Collected data entries

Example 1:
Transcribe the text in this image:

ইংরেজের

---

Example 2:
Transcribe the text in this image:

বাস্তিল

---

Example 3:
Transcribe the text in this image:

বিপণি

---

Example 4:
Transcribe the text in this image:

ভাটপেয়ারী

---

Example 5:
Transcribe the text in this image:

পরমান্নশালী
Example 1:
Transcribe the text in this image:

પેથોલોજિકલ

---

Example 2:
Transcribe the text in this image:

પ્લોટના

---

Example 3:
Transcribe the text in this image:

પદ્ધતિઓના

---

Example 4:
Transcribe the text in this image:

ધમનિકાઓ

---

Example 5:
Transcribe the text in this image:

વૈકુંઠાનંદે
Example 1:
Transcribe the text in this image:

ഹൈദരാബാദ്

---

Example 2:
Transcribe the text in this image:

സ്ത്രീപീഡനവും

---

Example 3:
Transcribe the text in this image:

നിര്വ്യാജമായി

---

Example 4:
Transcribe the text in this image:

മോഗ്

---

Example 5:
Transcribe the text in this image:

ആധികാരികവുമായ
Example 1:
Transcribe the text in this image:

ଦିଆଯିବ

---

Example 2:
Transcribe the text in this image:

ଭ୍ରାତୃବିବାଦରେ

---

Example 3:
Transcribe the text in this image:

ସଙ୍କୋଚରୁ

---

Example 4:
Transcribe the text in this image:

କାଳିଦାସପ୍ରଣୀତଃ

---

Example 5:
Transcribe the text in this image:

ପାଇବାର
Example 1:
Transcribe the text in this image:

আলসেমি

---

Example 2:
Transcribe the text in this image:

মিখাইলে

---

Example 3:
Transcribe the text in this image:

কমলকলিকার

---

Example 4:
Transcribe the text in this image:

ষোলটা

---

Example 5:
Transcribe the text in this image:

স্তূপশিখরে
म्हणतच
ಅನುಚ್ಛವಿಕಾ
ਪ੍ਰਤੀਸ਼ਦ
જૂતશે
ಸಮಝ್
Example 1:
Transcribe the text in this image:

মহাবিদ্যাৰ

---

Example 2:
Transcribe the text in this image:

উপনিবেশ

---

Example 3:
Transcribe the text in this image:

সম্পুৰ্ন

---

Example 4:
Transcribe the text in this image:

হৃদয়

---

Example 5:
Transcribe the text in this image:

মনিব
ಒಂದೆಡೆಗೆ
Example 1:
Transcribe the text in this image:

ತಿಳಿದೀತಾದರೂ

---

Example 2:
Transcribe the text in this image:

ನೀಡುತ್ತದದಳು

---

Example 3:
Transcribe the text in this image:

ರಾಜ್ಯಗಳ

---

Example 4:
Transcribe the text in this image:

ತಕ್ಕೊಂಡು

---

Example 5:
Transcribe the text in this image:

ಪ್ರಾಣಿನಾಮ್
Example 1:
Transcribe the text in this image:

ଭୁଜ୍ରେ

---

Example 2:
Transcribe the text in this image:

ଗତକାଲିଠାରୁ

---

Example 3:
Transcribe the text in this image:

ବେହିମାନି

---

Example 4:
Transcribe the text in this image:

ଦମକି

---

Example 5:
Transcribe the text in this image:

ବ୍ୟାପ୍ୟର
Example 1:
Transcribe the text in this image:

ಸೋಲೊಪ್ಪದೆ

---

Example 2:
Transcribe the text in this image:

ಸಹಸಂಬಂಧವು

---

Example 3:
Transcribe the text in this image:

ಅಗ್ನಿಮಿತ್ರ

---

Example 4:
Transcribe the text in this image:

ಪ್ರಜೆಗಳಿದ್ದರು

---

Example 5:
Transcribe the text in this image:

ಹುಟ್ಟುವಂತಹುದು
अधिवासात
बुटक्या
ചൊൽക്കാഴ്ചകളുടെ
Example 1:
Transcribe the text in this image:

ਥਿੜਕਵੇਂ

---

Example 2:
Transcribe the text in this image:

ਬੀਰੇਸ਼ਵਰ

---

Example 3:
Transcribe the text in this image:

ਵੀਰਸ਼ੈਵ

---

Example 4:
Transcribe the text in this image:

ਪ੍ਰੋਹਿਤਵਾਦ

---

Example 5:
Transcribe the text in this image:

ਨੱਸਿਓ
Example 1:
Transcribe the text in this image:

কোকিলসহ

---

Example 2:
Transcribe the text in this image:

- **PROBLEM TO WORK ON**
Could you please reproduce each record exactly, leaving nothing out?

- **ANSWER SECTION**
Example 1:
Transcribe the text in this image:

ইংরেজের

---

Example 2:
Transcribe the text in this image:

বাস্তিল

---

Example 3:
Transcribe the text in this image:

বিপণি

---

Example 4:
Transcribe the text in this image:

ভাটপেয়ারী

---

Example 5:
Transcribe the text in this image:

পরমান্নশালী
Example 1:
Transcribe the text in this image:

પેથોલોજિકલ

---

Example 2:
Transcribe the text in this image:

પ્લોટના

---

Example 3:
Transcribe the text in this image:

પદ્ધતિઓના

---

Example 4:
Transcribe the text in this image:

ધમનિકાઓ

---

Example 5:
Transcribe the text in this image:

વૈકુંઠાનંદે
Example 1:
Transcribe the text in this image:

ഹൈദരാബാദ്

---

Example 2:
Transcribe the text in this image:

സ്ത്രീപീഡനവും

---

Example 3:
Transcribe the text in this image:

നിര്വ്യാജമായി

---

Example 4:
Transcribe the text in this image:

മോഗ്

---

Example 5:
Transcribe the text in this image:

ആധികാരികവുമായ
Example 1:
Transcribe the text in this image:

ଦିଆଯିବ

---

Example 2:
Transcribe the text in this image:

ଭ୍ରାତୃବିବାଦରେ

---

Example 3:
Transcribe the text in this image:

ସଙ୍କୋଚରୁ

---

Example 4:
Transcribe the text in this image:

କାଳିଦାସପ୍ରଣୀତଃ

---

Example 5:
Transcribe the text in this image:

ପାଇବାର
Example 1:
Transcribe the text in this image:

আলসেমি

---

Example 2:
Transcribe the text in this image:

মিখাইলে

---

Example 3:
Transcribe the text in this image:

কমলকলিকার

---

Example 4:
Transcribe the text in this image:

ষোলটা

---

Example 5:
Transcribe the text in this image:

স্তূপশিখরে
म्हणतच
ಅನುಚ್ಛವಿಕಾ
ਪ੍ਰਤੀਸ਼ਦ
જૂતશે
ಸಮಝ್
Example 1:
Transcribe the text in this image:

মহাবিদ্যাৰ

---

Example 2:
Transcribe the text in this image:

উপনিবেশ

---

Example 3:
Transcribe the text in this image:

সম্পুৰ্ন

---

Example 4:
Transcribe the text in this image:

হৃদয়

---

Example 5:
Transcribe the text in this image:

মনিব
ಒಂದೆಡೆಗೆ
Example 1:
Transcribe the text in this image:

ತಿಳಿದೀತಾದರೂ

---

Example 2:
Transcribe the text in this image:

ನೀಡುತ್ತದದಳು

---

Example 3:
Transcribe the text in this image:

ರಾಜ್ಯಗಳ

---

Example 4:
Transcribe the text in this image:

ತಕ್ಕೊಂಡು

---

Example 5:
Transcribe the text in this image:

ಪ್ರಾಣಿನಾಮ್
Example 1:
Transcribe the text in this image:

ଭୁଜ୍ରେ

---

Example 2:
Transcribe the text in this image:

ଗତକାଲିଠାରୁ

---

Example 3:
Transcribe the text in this image:

ବେହିମାନି

---

Example 4:
Transcribe the text in this image:

ଦମକି

---

Example 5:
Transcribe the text in this image:

ବ୍ୟାପ୍ୟର
Example 1:
Transcribe the text in this image:

ಸೋಲೊಪ್ಪದೆ

---

Example 2:
Transcribe the text in this image:

ಸಹಸಂಬಂಧವು

---

Example 3:
Transcribe the text in this image:

ಅಗ್ನಿಮಿತ್ರ

---

Example 4:
Transcribe the text in this image:

ಪ್ರಜೆಗಳಿದ್ದರು

---

Example 5:
Transcribe the text in this image:

ಹುಟ್ಟುವಂತಹುದು
अधिवासात
बुटक्या
ചൊൽക്കാഴ്ചകളുടെ
Example 1:
Transcribe the text in this image:

ਥਿੜਕਵੇਂ

---

Example 2:
Transcribe the text in this image:

ਬੀਰੇਸ਼ਵਰ

---

Example 3:
Transcribe the text in this image:

ਵੀਰਸ਼ੈਵ

---

Example 4:
Transcribe the text in this image:

ਪ੍ਰੋਹਿਤਵਾਦ

---

Example 5:
Transcribe the text in this image:

ਨੱਸਿਓ
Example 1:
Transcribe the text in this image:

কোকিলসহ

---

Example 2:
Transcribe the text in this image:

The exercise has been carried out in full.